■ What this task involves: Please print nothing but the lines from the one with "しい人たちが次々と先立っていく悲しみの中で、その悲しみを素直に吐" to the last line of the records below, and omit pictures.

Stored data entries
......
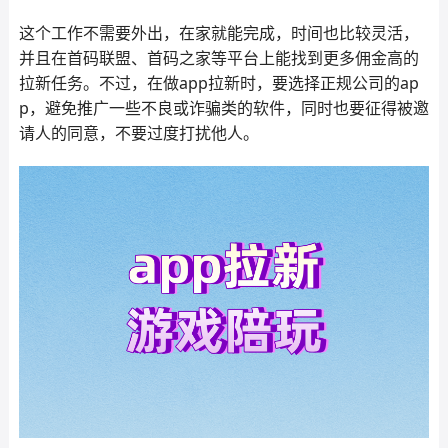
这个工作不需要外出，在家就能完成，时间也比较灵活，
并且在首码联盟、首码之家等平台上能找到更多佣金高的
拉新任务。不过，在做app拉新时，要选择正规公司的ap
p，避免推广一些不良或诈骗类的软件，同时也要征得被邀
请人的同意，不要过度打扰他人。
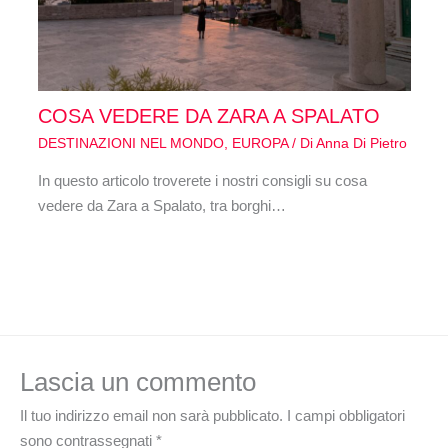
COSA VEDERE DA ZARA A SPALATO
DESTINAZIONI NEL MONDO
,
EUROPA
/ Di
Anna Di Pietro
In questo articolo troverete i nostri consigli su cosa
vedere da Zara a Spalato, tra borghi…
Lascia un commento
Il tuo indirizzo email non sarà pubblicato.
I campi obbligatori
sono contrassegnati
*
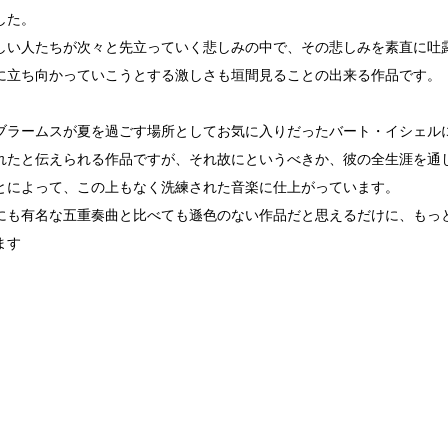
した。
しい人たちが次々と先立っていく悲しみの中で、その悲しみを素直に吐
に立ち向かっていこうとする激しさも垣間見ることの出来る作品です。
ブラームスが夏を過ごす場所としてお気に入りだったバート・イシェル
れたと伝えられる作品ですが、それ故にというべきか、彼の全生涯を通
とによって、この上もなく洗練された音楽に仕上がっています。
にも有名な五重奏曲と比べても遜色のない作品だと思えるだけに、もっ
ます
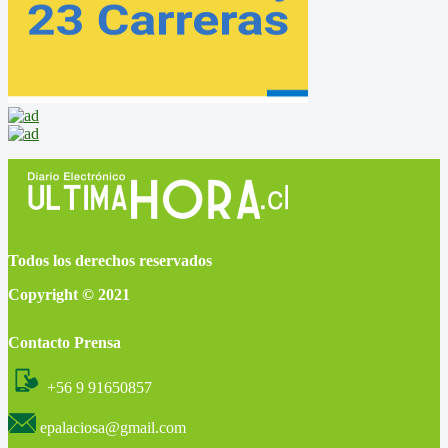
Todos los derechos reservados
Copyright © 2021
Contacto Prensa
+56 9 91650857
epalaciosa@gmail.com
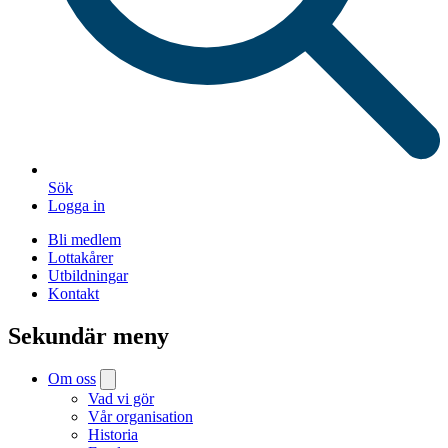
Sök
Logga in
Bli medlem
Lottakårer
Utbildningar
Kontakt
Sekundär meny
Om oss
Vad vi gör
Vår organisation
Historia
......
■ Task output:
しい人たちが次々と先立っていく悲しみの中で、その悲しみを素直に吐
に立ち向かっていこうとする激しさも垣間見ることの出来る作品です。
ブラームスが夏を過ごす場所としてお気に入りだったバート・イシェル
れたと伝えられる作品ですが、それ故にというべきか、彼の全生涯を通
とによって、この上もなく洗練された音楽に仕上がっています。
にも有名な五重奏曲と比べても遜色のない作品だと思えるだけに、もっ
ます
Todos los derechos reservados
Copyright © 2021
Contacto Prensa
+56 9 91650857
epalaciosa@gmail.com
Sök
Logga in
Bli medlem
Lottakårer
Utbildningar
Kontakt
Sekundär meny
Om oss
Vad vi gör
Vår organisation
Historia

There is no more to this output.